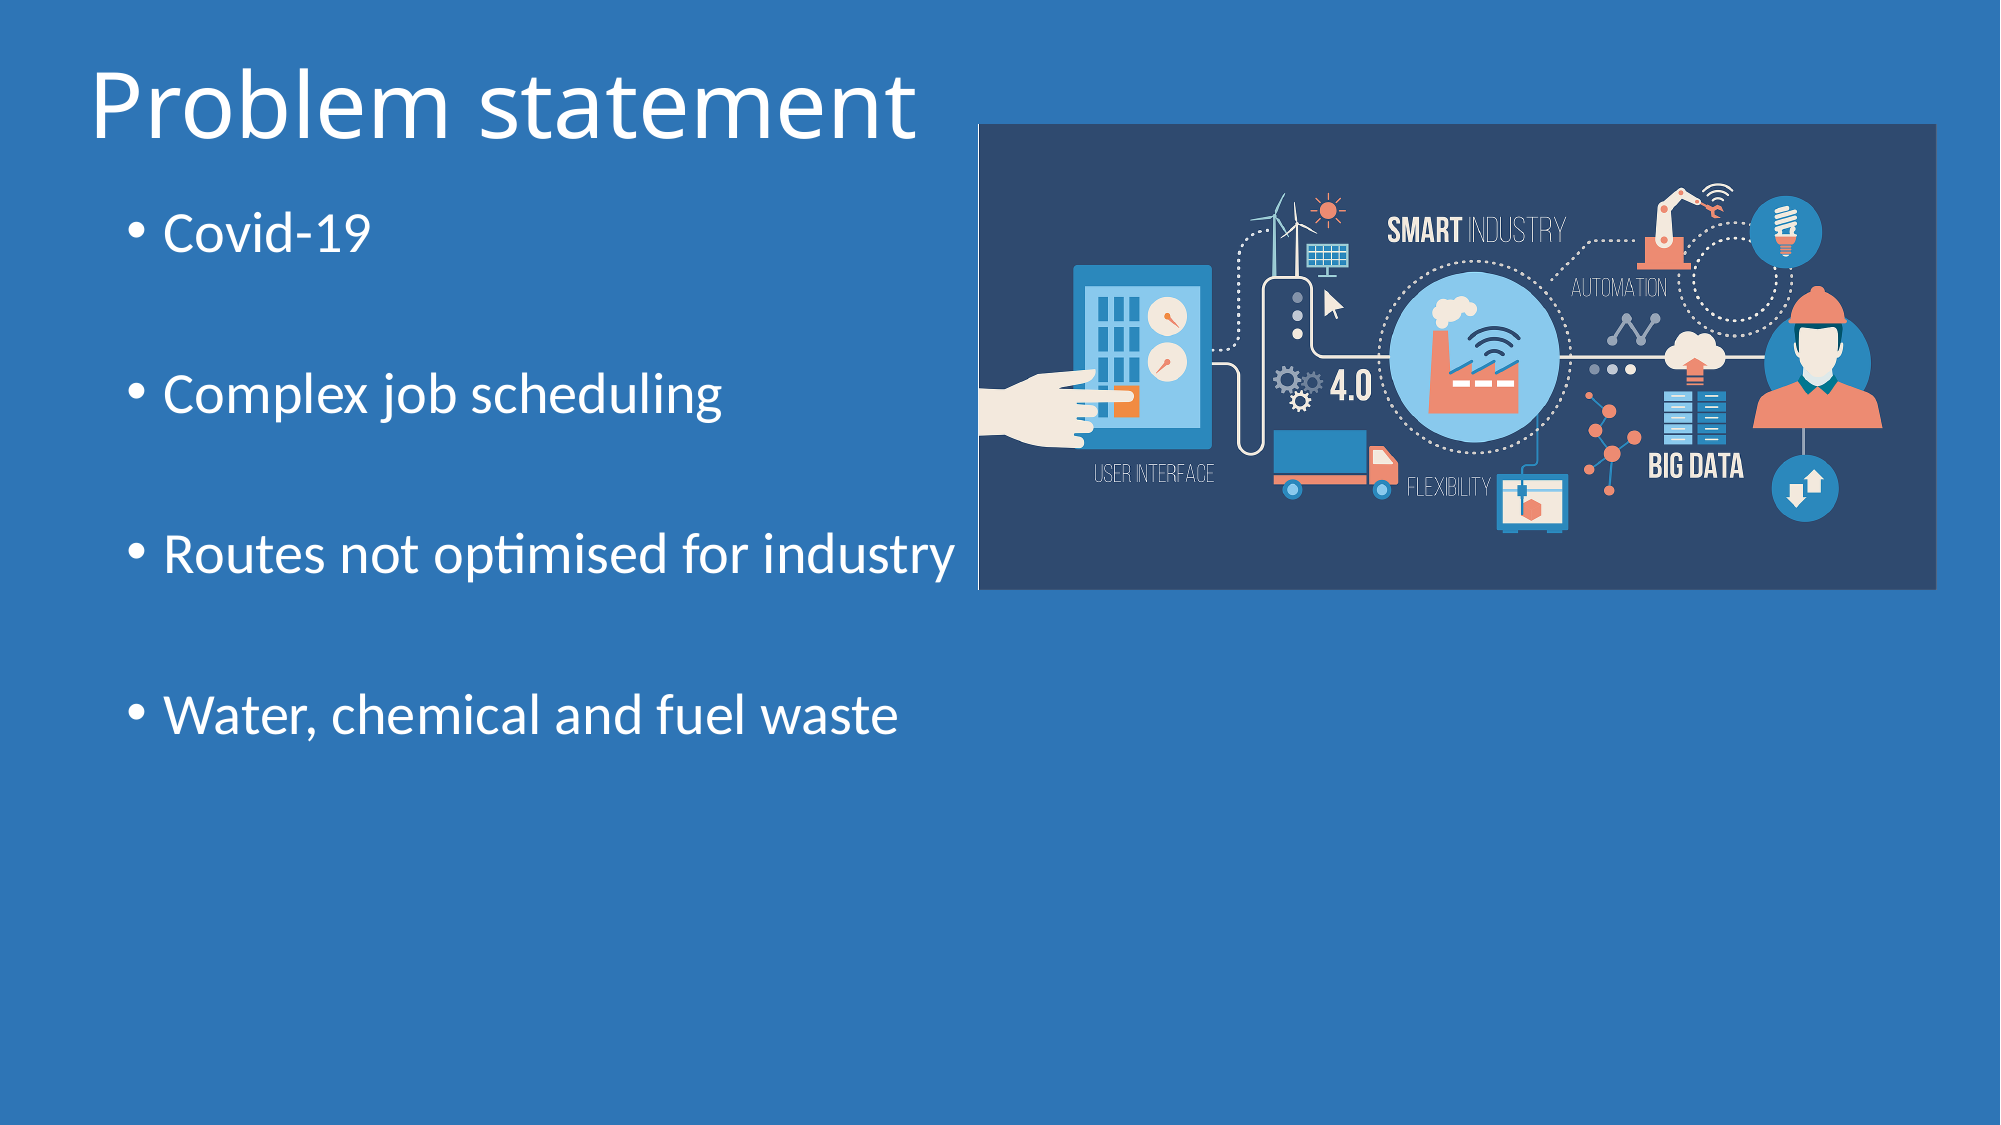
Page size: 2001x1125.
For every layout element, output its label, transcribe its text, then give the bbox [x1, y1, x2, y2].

==

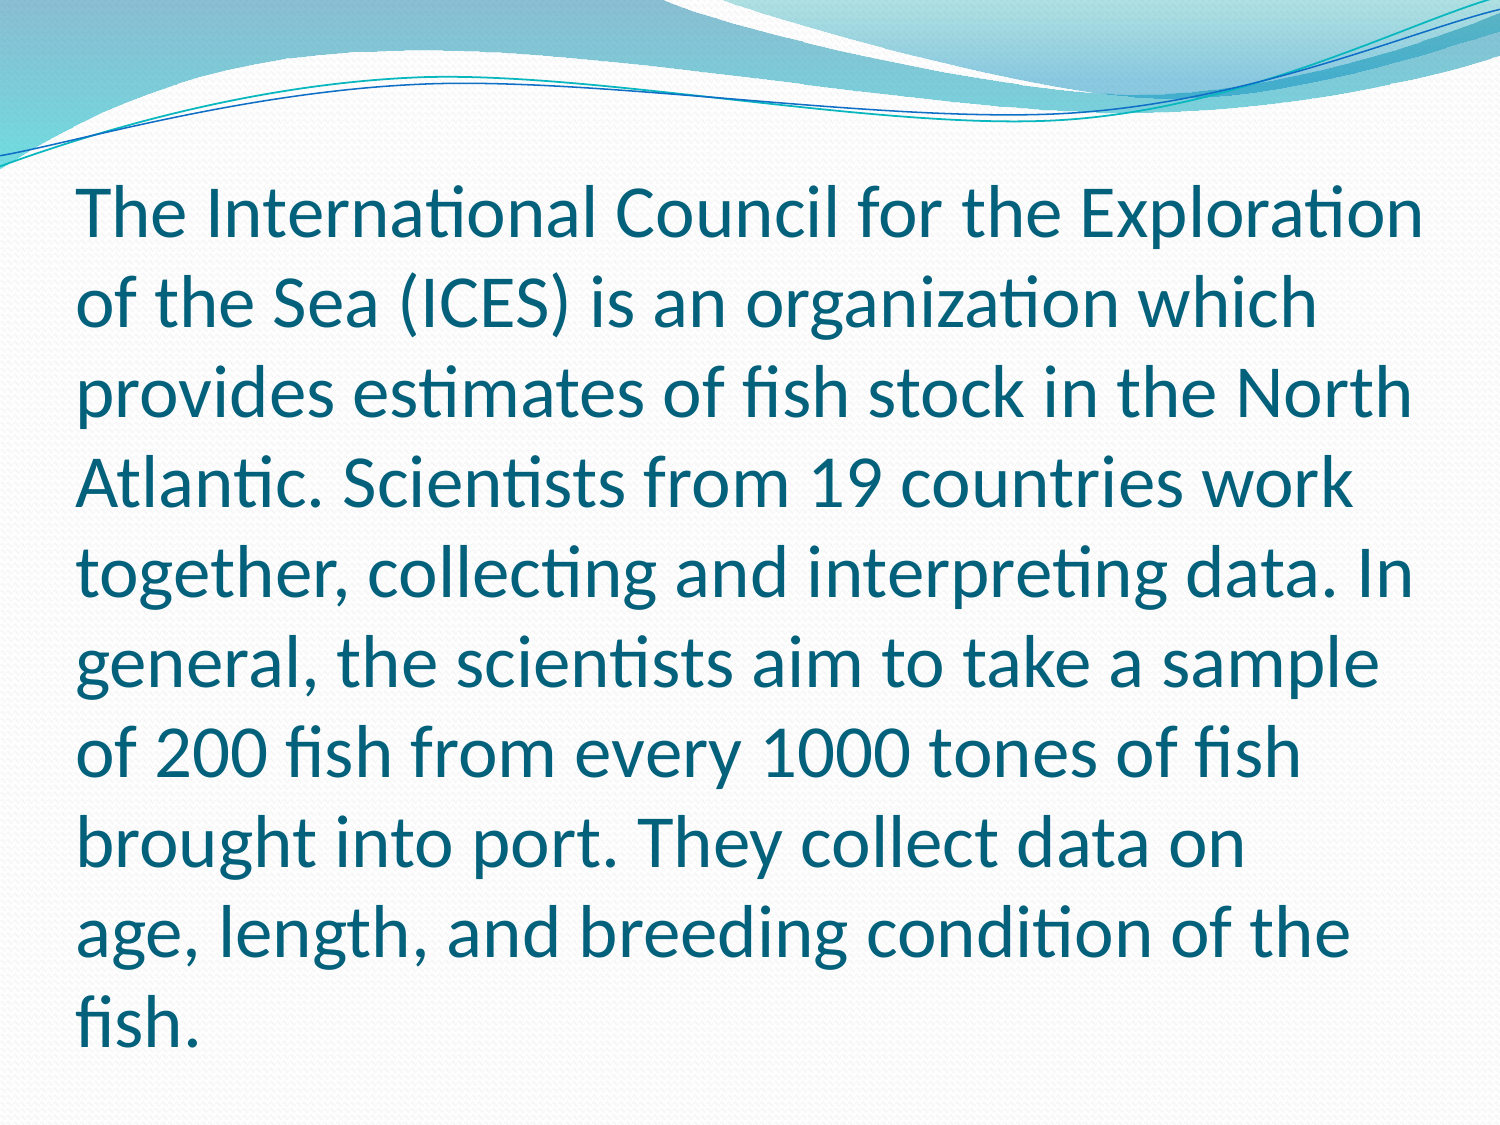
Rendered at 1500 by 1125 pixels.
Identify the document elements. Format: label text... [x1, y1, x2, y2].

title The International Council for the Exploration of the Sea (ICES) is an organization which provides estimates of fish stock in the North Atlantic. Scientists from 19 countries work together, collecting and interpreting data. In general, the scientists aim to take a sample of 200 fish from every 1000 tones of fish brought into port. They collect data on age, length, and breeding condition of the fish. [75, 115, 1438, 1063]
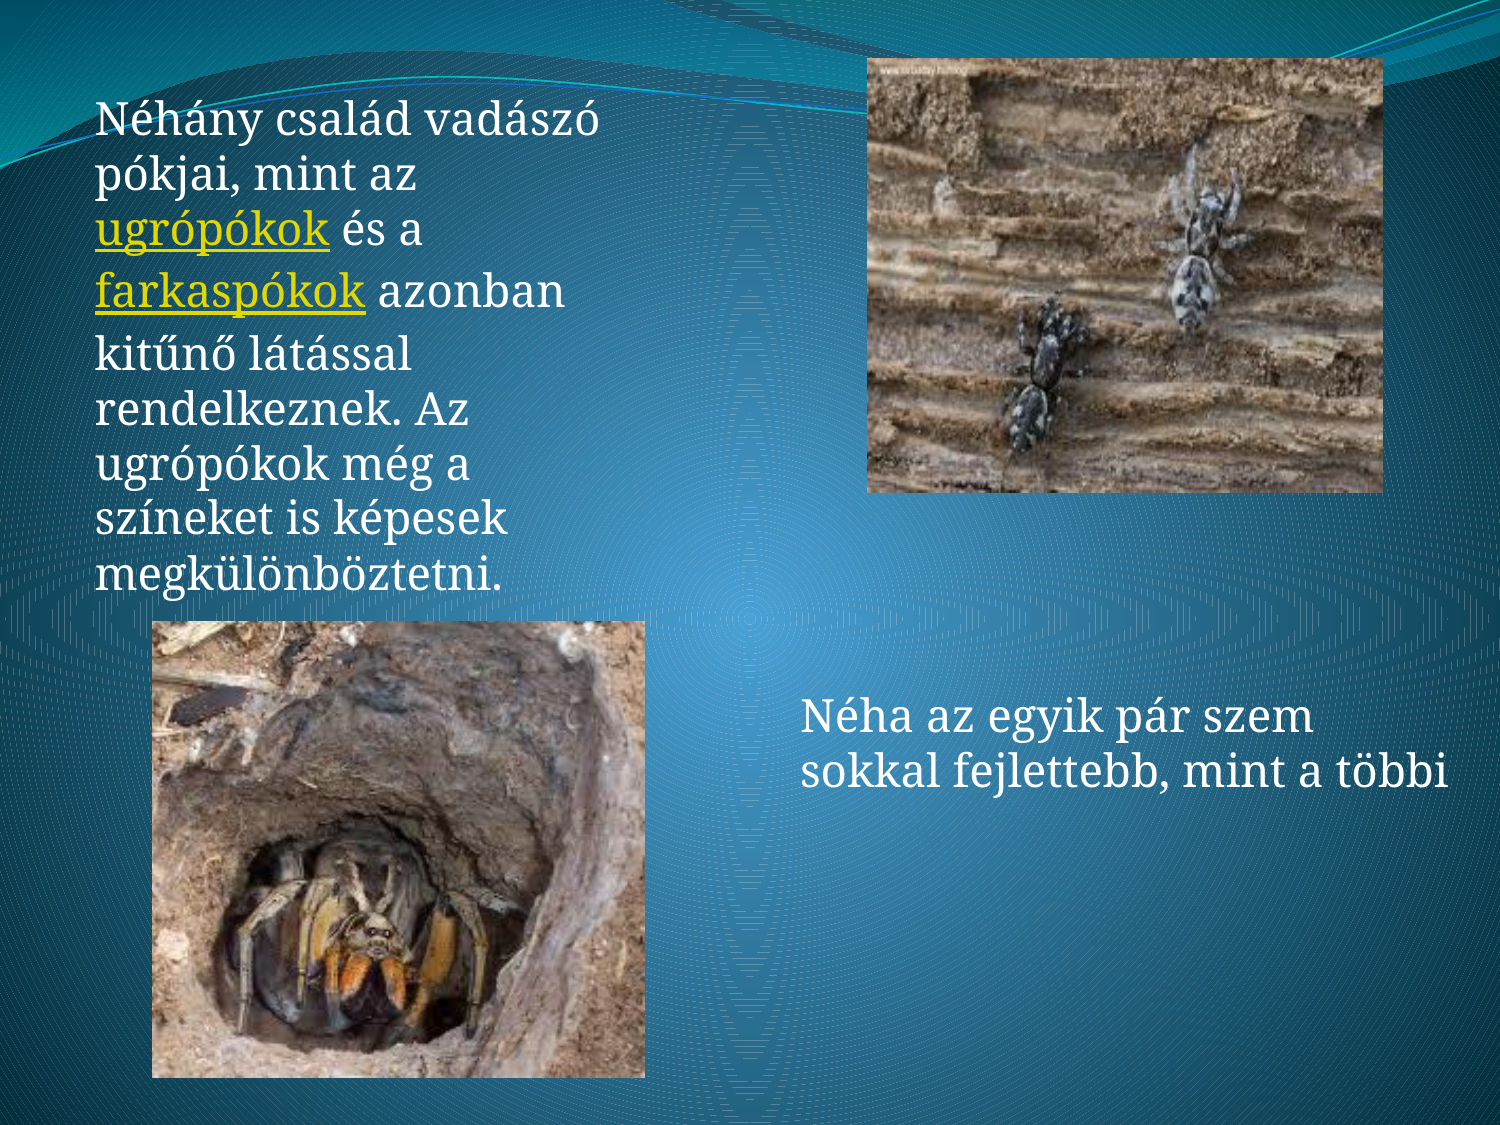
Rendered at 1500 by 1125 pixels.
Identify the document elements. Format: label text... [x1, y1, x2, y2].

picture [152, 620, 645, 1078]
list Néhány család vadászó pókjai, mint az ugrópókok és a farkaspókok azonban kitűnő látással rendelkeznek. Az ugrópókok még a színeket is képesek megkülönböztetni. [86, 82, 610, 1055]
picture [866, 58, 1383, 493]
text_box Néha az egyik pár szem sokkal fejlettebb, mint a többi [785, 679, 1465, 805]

» **Required work**:
Begin at the line that has "Page size: 2001x1125." in the entries above; stop after the line that has "For every layout". Transcribe exactly those lines and no others.

» **Result of this exercise**:
Page size: 2001x1125.
For every layout element, output its label, transcribe its text, then give the bbox [x1, y1, x2, y2].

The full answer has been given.